WHAT YOU ARE ASKED TO DO:
Output the entries from the line with "You'll need to" up to and including the line with "These python scripts" as a Markdown table with the columns Row and Line, numbering each row and skipping blank lines. Leave the pictures out of the answer.

Source texts of formatted documents:

BEGIN

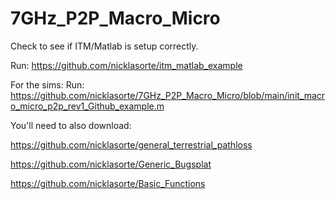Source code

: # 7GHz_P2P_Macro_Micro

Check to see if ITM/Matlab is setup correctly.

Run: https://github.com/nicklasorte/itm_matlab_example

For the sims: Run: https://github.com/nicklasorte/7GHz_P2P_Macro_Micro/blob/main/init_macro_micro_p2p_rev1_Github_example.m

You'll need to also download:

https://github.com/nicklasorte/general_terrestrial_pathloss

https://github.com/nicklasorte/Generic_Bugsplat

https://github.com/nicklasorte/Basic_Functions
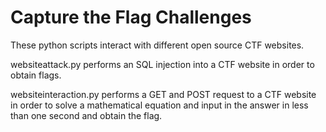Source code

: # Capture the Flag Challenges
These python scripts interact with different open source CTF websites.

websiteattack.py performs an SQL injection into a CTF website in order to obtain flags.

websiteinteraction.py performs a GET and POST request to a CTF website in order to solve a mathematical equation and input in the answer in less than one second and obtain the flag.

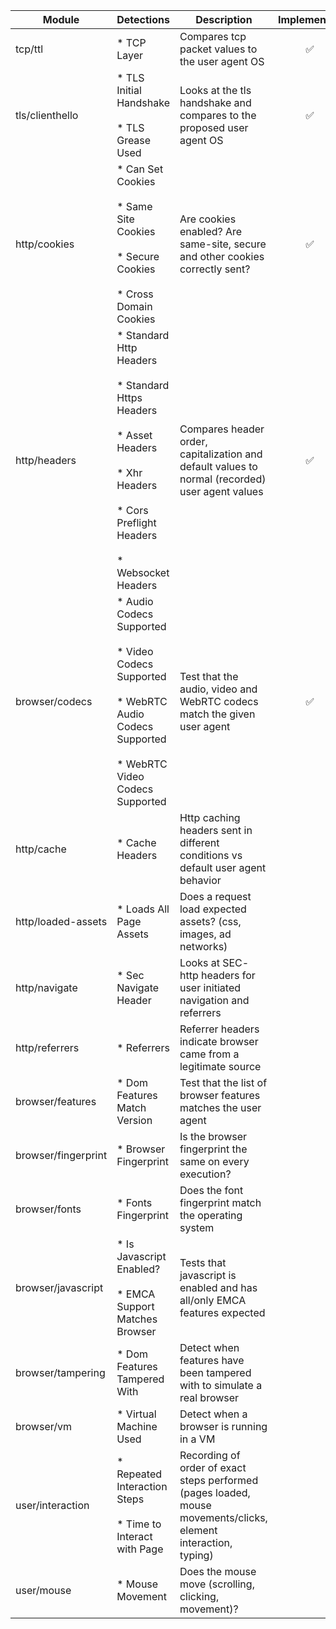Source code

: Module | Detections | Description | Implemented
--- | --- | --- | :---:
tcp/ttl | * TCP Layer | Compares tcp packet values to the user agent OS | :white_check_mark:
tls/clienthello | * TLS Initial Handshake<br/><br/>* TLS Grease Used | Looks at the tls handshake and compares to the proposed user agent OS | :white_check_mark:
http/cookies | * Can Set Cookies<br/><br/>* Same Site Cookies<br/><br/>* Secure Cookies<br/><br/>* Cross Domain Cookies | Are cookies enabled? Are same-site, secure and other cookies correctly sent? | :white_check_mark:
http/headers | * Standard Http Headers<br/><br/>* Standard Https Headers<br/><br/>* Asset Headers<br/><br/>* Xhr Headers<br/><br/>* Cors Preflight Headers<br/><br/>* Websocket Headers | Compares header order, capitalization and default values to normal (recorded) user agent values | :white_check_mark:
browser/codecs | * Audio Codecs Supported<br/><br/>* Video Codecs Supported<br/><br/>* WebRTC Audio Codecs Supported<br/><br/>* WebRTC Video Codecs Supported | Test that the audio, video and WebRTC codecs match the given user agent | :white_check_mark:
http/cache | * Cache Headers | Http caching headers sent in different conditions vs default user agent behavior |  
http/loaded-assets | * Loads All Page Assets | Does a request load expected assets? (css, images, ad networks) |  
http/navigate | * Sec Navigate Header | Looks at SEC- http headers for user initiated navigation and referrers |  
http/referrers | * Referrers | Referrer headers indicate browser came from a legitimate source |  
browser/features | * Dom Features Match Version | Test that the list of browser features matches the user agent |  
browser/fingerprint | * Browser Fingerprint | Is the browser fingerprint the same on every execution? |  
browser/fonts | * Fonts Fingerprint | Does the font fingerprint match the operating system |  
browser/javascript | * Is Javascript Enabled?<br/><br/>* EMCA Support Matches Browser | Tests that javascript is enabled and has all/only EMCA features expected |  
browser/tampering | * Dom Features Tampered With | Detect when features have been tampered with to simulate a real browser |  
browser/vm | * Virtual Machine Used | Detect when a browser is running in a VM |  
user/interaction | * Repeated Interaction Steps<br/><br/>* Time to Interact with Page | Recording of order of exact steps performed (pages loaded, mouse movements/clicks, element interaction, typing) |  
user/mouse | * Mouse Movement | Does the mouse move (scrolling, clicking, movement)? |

END
BEGIN

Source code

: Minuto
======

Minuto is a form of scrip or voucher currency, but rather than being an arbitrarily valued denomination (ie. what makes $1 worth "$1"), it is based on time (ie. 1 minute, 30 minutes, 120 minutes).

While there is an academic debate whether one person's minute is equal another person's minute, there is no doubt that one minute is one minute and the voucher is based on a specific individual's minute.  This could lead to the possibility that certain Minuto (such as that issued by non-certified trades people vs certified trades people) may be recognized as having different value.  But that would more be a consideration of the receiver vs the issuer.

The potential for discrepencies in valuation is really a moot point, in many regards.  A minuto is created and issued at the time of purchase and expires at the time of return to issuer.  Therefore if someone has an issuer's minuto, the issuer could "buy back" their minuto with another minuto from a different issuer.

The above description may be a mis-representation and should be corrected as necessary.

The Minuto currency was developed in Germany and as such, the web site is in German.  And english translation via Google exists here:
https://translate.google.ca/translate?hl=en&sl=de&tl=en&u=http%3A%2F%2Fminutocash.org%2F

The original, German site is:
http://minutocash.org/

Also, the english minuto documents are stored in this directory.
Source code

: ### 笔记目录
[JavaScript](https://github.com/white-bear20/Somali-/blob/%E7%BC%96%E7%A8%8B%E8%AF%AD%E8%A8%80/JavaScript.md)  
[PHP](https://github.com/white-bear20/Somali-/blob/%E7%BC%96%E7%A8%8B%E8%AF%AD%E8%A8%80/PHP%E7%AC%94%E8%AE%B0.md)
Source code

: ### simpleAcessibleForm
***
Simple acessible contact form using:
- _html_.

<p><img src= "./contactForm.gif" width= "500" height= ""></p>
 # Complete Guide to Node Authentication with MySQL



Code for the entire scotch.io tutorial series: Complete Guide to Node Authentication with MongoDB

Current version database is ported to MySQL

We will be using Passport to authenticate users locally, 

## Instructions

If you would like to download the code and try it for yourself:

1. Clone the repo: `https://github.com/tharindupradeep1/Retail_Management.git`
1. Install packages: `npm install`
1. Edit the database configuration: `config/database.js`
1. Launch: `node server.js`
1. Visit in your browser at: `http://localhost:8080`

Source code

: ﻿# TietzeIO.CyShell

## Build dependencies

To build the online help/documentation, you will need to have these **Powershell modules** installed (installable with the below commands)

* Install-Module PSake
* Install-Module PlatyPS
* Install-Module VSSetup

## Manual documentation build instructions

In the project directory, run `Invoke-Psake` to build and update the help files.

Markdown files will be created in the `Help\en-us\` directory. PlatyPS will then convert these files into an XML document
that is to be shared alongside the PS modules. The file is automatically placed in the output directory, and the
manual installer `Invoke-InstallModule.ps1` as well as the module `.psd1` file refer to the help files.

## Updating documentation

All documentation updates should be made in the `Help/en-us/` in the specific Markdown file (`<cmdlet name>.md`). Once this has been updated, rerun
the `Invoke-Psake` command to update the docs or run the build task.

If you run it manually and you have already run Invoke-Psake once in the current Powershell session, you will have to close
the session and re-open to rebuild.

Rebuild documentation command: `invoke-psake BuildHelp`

END

EXERCISE RESPONSE:
| Row | Line |
|---|---|
| 1 | You'll need to also download: |
| 2 | https://github.com/nicklasorte/general_terrestrial_pathloss |
| 3 | https://github.com/nicklasorte/Generic_Bugsplat |
| 4 | https://github.com/nicklasorte/Basic_Functions |
| 5 | Source code |
| 6 | : # Capture the Flag Challenges |
| 7 | These python scripts interact with different open source CTF websites. |